Starlight research began in the early 1990's, and represents the first attempt to marry a variety of different types of “conventional” (and novel) information visualization capabilities into a single, integrated information system capable of supporting a wide range of analytical functions. Further, Starlight visualization tools employ a common XML-based information model capable of effectively capturing multiple types of relationships that may exist among information of disparate kinds. Together, these features enable the concurrent visual analysis of a wide variety of information types. The result is a system capable of both accelerating and improving comprehension of the contents of large, complex information collections.
Motivation: Why visualize information?
Consider an arbitrary set of “information objects,” for example, a collection of web pages or database records, or perhaps a group of related email messages. What makes such a collection useful and valuable? We argue that it is potentially valuable because it can be used to help solve problems and, further, that its value for problem solving lies in one or both of two places:
- Within individual items (i.e., taken in isolation)
- In the relationships among the items
Deriving value of the first sort is an information retrieval problem: strictly a matter of finding and examining the item or items that have a certain property. Deriving value of the second type is an information analysis problem. Human cognitive analysis is largely a matter of comparison: comparing various properties of items with one-another, and comparing such properties with prior knowledge. As the volume and complexity of information increases, however, human ability to make these kinds of comparisons mentally degrades rapidly. Visualization technologies can effectively reverse this trend by capturing relationships in a kind of external, graphical, "memory" where they can be more easily compared and evaluated.
Visualization is a potentially powerful tool for information analysis because it enables humans to make rapid, efficient, and effective comparisons.
Note: A good rule of thumb to use when evaluating visualization designs is to ask yourself two questions: 1) What information does this design let me compare?, and 2) How easy is it to make the comparison?
Making it Work: How is information visualized?

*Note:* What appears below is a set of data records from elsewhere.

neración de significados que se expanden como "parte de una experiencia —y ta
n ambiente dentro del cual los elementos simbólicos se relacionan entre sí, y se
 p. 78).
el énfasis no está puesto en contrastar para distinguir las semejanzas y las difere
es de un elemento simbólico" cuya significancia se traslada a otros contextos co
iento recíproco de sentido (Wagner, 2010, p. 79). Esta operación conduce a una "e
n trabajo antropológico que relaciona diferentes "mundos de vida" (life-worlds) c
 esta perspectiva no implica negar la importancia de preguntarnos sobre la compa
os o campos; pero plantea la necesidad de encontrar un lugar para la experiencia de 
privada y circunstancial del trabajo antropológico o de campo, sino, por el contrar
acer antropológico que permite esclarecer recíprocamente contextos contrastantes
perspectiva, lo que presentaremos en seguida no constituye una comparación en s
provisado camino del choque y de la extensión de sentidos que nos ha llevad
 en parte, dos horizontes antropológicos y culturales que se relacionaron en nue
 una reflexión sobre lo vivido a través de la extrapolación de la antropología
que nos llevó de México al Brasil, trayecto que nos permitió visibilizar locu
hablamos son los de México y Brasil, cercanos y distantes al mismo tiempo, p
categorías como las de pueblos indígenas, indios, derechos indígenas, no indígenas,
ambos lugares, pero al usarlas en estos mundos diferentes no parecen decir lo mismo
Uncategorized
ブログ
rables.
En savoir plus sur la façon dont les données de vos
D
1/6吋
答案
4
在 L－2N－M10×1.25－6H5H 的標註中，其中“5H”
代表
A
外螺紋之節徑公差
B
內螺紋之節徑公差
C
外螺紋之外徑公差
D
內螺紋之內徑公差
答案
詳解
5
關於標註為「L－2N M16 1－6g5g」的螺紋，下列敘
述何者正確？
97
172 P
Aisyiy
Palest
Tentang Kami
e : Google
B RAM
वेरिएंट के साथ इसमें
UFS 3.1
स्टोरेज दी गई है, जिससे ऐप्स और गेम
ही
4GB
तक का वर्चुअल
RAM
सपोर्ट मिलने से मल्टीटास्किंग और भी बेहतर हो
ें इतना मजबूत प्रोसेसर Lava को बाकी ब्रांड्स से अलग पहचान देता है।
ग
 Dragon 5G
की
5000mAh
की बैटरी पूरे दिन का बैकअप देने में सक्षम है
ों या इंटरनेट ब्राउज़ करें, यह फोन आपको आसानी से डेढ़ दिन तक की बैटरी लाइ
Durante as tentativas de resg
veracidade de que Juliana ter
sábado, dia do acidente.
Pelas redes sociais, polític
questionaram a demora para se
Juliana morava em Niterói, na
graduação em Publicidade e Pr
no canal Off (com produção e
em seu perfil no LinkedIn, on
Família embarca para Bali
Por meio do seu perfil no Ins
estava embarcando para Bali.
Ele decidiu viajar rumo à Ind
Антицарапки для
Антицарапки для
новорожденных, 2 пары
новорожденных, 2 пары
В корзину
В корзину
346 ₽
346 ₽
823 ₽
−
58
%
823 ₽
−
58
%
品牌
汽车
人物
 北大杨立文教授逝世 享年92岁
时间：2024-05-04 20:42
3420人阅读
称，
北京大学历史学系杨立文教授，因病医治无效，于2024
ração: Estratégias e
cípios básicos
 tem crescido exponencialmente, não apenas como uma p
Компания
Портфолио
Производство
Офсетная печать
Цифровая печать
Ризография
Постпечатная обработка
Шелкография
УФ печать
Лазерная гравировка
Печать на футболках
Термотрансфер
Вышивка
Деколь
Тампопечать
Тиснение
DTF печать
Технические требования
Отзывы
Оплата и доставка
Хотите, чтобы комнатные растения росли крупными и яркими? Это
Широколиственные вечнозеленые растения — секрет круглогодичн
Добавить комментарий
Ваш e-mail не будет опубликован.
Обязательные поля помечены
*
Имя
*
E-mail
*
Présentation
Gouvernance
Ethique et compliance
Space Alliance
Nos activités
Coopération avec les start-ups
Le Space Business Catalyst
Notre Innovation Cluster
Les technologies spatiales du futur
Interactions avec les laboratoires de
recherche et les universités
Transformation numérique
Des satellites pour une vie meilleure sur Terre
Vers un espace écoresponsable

In practice, enabling “visual” analysis of information is a two-step process. First, relationships among information objects (as well as the information itself) must be explicitly captured in a computer-manipulable form. Once this is achieved, interactive graphical representations of the relationships can be generated for analytical purposes.
Relationships are captured in a digital construct generically referred to as an information model. A model intended to support information visualization should be comprehensive (i.e., support many different relationship types), flexible (in order to support many different information types), and, above all, human-oriented. By this, we mean that, ideally, the model will capture relationships in a form that mimics the way humans naturally relate information.
The Starlight Information Model is our attempt to effectively meet these criteria. The Starlight Model is comprehensive, capable of accommodating a wide variety of relationship types, including discrete property (i.e., field/value pair) co-occurrences, free-text similarity, temporal relationships, parent-child associations, network relationships, and spatial (e.g., geospatial) relationships. Because the model is designed to capture relationships among XML objects, it can flexibly accommodate the full range of information types expressible in XML (i.e., almost any type of digital information). Finally, the model is human-oriented, explicitly designed for capturing and manipulating the types of relationships humans need to understand in order to solve complex, multifaceted, real-world problems.
Components of the Starlight Information Model
Once relationships have been explicitly captured, Starlight can generate graphical representations of various aspects of the model that enable the underlying relationships to be visually interpreted. Importantly, Starlight visualizations are interoperable, enabling viewers to interactively move among multiple representations of the same information in order to uncover correlations that may span multiple relationship types. For example, email messages can be related to one another in a number of different ways. There may be topological relationships among the senders and recipients. There may be conceptual similarities among the message contents, or temporal correlations among the messages. Different email messages may even mention different places that are, in fact, physically near one-another: a spatial correlation. We are working to develop an information model capable of seamlessly accommodating all of these relationship types, and visualization tools to enable users to quickly understand the potentially complex interdependencies among them.
To illustrate the potential power of this approach, consider again an arbitrary collection of email messages. A Starlight user may choose to graphically depict such “email spaces” in any of a number of different ways, depending on the problem he or she is trying to solve at any given moment. An analyst may initially wish to view the collection as a network diagram in which the emails are portrayed as edges connecting nodes that represent senders and recipients. This method enables the viewer to identify important topological relationships among individuals based on “who sent what to whom.” Once a particular subset of email had been identified based on its network topology, an analyst might switch to a "conceptual" representation of the same information that summarizes the concepts described in the items of interest. Following that, the user could switch the display to another alternate representation that spatially groups the items according to author or recipient. In this way, even extremely complex and multifaceted relationships that exist in the collection can be quickly and easily characterized and assimilated.